The game might be played in Annapolis, but it still maintains an identity as Washington’s bowl game (the game’s logo makes that very clear). Both team hotels are in Washington, as are almost all bowl-related events. It might seem like an awkward pairing, but Cole doesn’t believe that’s the case.
“Both DC and Annapolis have very attractive histories and attractions, and I think the teams and fans like being able to take in both places,” he said. “There is some small additional coordination that needs to be done, as the teams were in Washington all week, then had to bus 30 minutes to Annapolis on game day. Our staff was very busy in the weeks leading up to the game, with repeated trips to Annapolis for meetings and planning. But all in all, things went very smoothly. DC and Annapolis are really not that far away from each other, with good roads and reasonable traffic conditions most of the time.”
That’s not to say that there weren’t some glitches. There were reports of traffic problems and long lines for tickets at will call, for example. While Cole didn’t want to get specific as to the nature of any hiccups before the bowl had a chance to conduct a review with its partners/vendors, he did acknowledge that there were a few issues stemming from “the differences between a bowl game and regular season game” and that these issues would be “handled thoroughly and properly.”
In the grand scheme of things, though, these issues were minor. When it came to Annapolis and Navy-Marine Corps Memorial Stadium serving as hosts for the Military Bowl, Cole called it “a terrific success.”
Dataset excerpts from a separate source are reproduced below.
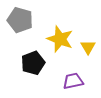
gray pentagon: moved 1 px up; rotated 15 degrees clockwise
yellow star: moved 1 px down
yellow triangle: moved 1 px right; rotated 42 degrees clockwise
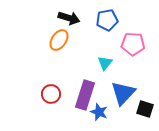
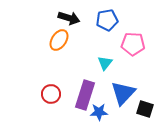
blue star: rotated 24 degrees counterclockwise
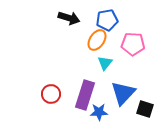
orange ellipse: moved 38 px right
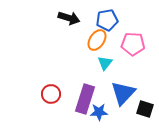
purple rectangle: moved 4 px down
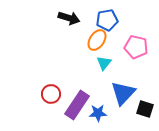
pink pentagon: moved 3 px right, 3 px down; rotated 10 degrees clockwise
cyan triangle: moved 1 px left
purple rectangle: moved 8 px left, 6 px down; rotated 16 degrees clockwise
blue star: moved 1 px left, 1 px down
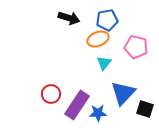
orange ellipse: moved 1 px right, 1 px up; rotated 35 degrees clockwise
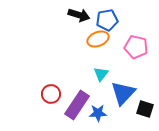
black arrow: moved 10 px right, 3 px up
cyan triangle: moved 3 px left, 11 px down
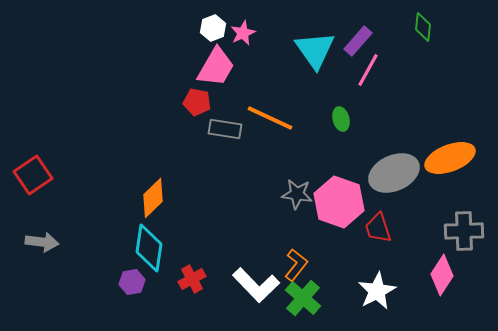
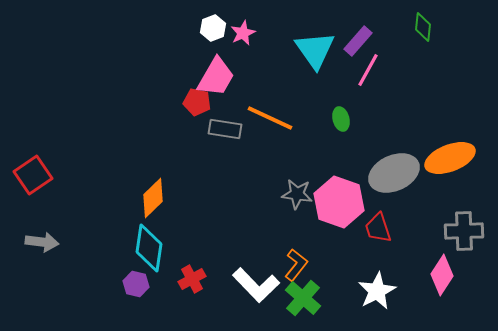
pink trapezoid: moved 10 px down
purple hexagon: moved 4 px right, 2 px down; rotated 25 degrees clockwise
“We have had informal conversations with officials from Maryland and Marshall and all of the feedback has been extremely positive, both from those who had previously attended games at Navy-Marine Corps Memorial Stadium and from those who had never been to the stadium before. The people at Navy and the City of Annapolis could not have been more helpful.”
Postgame reports echoed that sentiment. With great weather, an exciting contest, and the second-largest crowd in the game’s history, the Military Bowl was indeed a success by any measure. The city and stadium that Navy fans are so proud of had a lot to do with it.
Navy doesn’t receive much in the way of direct financial benefit from hosting the Military Bowl, but they do benefit in other important ways. Navy-Marine Corps Memorial Stadium is an ideal showcase for the Naval Academy, and hosting the game put USNA into 2.5 million living rooms in addition to the 30,000 that were in attendance. Hosting the game also reinforced the relationship that Navy football has with the Annapolis business community. The fact that the Naval Academy maintains a facility like NMCMS capable of hosting events like the Military Bowl is a direct, positive influence on the bottom line of local businesses. With the mutual benefit to both the Naval Academy and bowl organizers, hopefully this will be a lasting partnership.